Plataforma Lisboa em Defesa do SNS recebida pela Administração do Centro Hospitalar Lisboa Central

A Plataforma Lisboa em Defesa do SNS, que o MDM integra, realizou ontem, dia 14 de Março, uma acção de sensibilização à porta do Hospital de S. José, junto dos trabalhadores, moradores e comerciantes. Esta acção teve como objectivo denunciar o desmantelamento de que estão a ser alvo os Hospitais que constituem o Centro Hospitalar Lisboa Central (CHLC), através da diminuição da capacidade instalada.  O impacto destas medidas tem repercussões que podem ser graves tanto para os trabalhadores como para utentes e população e que põem em causa a resposta do Serviço Nacional de Saúde não só ao nível  da região de Lisboa, pois o CHLC como Hospital Central, tem uma cobertura que se estende por boa parte da região ao sul do Tejo até às Ilhas, nalgumas especialidades, ou indo mesmo, nalguns casos concretos, até ao plano nacional.

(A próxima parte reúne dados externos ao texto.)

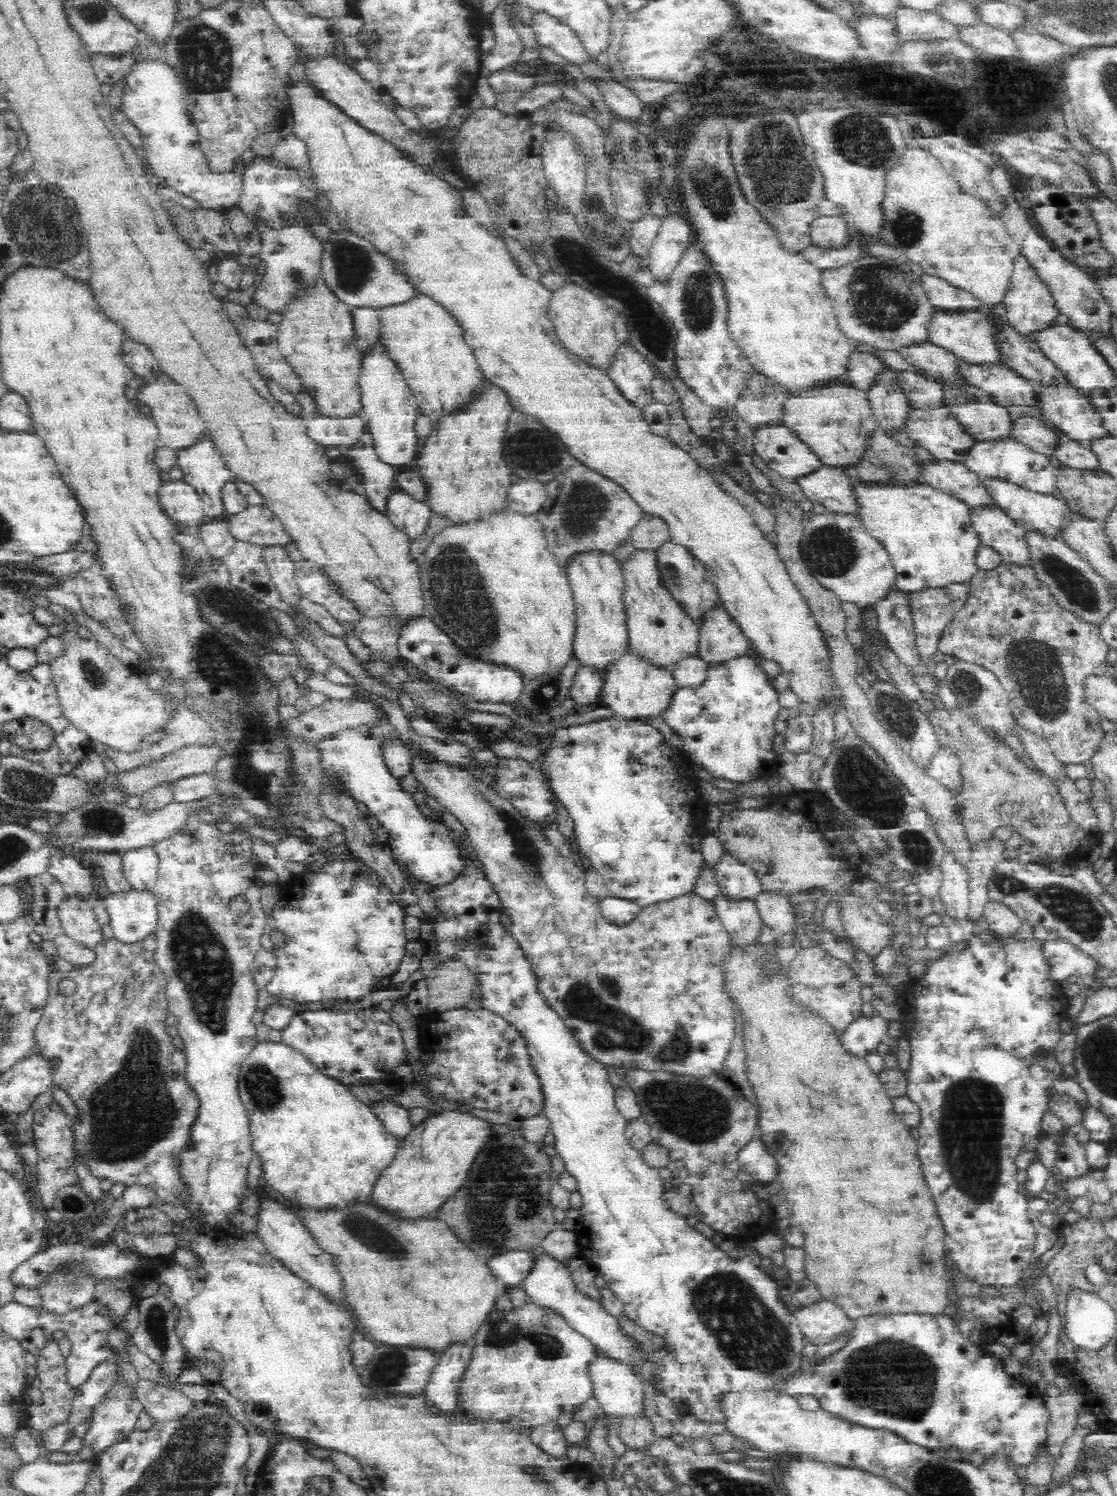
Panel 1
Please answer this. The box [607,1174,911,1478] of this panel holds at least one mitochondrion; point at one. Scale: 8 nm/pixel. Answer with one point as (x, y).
(750, 1335)

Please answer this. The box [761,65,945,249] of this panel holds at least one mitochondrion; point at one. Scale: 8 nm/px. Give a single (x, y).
(860, 141)

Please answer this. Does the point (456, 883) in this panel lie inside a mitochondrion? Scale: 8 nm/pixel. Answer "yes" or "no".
no

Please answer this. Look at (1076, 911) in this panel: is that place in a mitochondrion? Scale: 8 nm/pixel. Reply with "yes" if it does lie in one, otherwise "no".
yes

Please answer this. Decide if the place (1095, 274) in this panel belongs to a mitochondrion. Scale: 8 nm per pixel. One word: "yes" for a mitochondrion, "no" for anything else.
no

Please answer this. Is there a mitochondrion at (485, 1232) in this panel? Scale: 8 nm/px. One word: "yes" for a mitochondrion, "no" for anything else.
yes

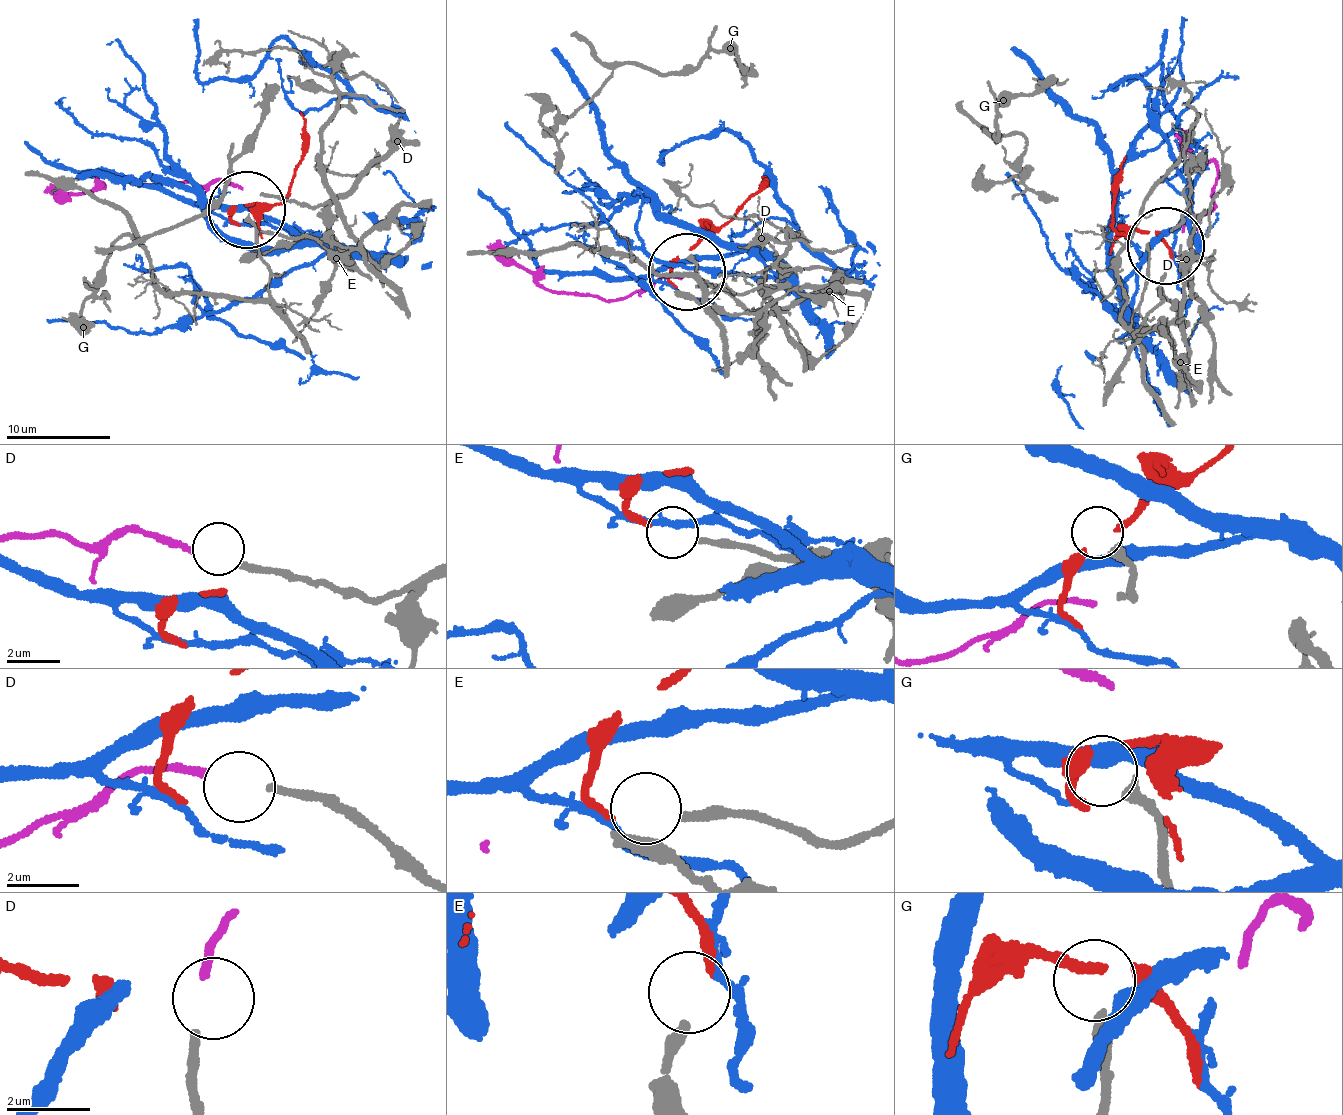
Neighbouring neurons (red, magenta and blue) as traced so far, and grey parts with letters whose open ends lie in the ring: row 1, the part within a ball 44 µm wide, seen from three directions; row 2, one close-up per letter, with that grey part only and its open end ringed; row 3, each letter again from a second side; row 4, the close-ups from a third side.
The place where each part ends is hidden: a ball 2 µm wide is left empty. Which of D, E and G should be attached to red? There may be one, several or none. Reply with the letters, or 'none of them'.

Entretanto, à tarde, a Plataforma foi recebida pela Presidente do Conselho de Administração do Centro Hospitalar Lisboa Central (CHLC), a quem foi colocado um conjunto de preocupações, nomeadamente qual o futuro dos hospitais que constituem o CHLC (Hospital de São José, Santa Marta, Capuchos, Curry Cabral, Dona Estefânia e a Maternidade Alfredo da Costa); que respostas vão ser dadas aos trabalhadores; porque é que estão a concentrar as cirurgias no hospital Curry Cabral e quais os prejuízos, nomeadamente para o Hospital dos Capuchos, que já transferiu alguns serviços e valências; o problema redução de camas e as consequências para os utentes, particularmente para as cirurgias; ou que medidas estão estão a ser tomadas para fazer face à saída de profissionais, uma vez que não podemos esquecer que o Hospital de São José é uma escola de referência que tem contribuído para o sucesso do Serviço Nacional de Saúde.

A Presidente do Conselho de Administração não quis discutir orientações políticas mas confirmou a decisão da venda de quatro hospitais da Colina de Santana, colocando a hipótese de São José se tornar um hospital de proximidade, sem respostas diferenciadas e com cerca de 250 camas. O Hospital Dona Estefânia não foi vendido e será uma resposta para associações de apoio às crianças e para cuidadores.

A Plataforma Lisboa em Defesa do SNS ficou de levar a informação aos trabalhadores e vai continuar com o esclarecimento junto da população.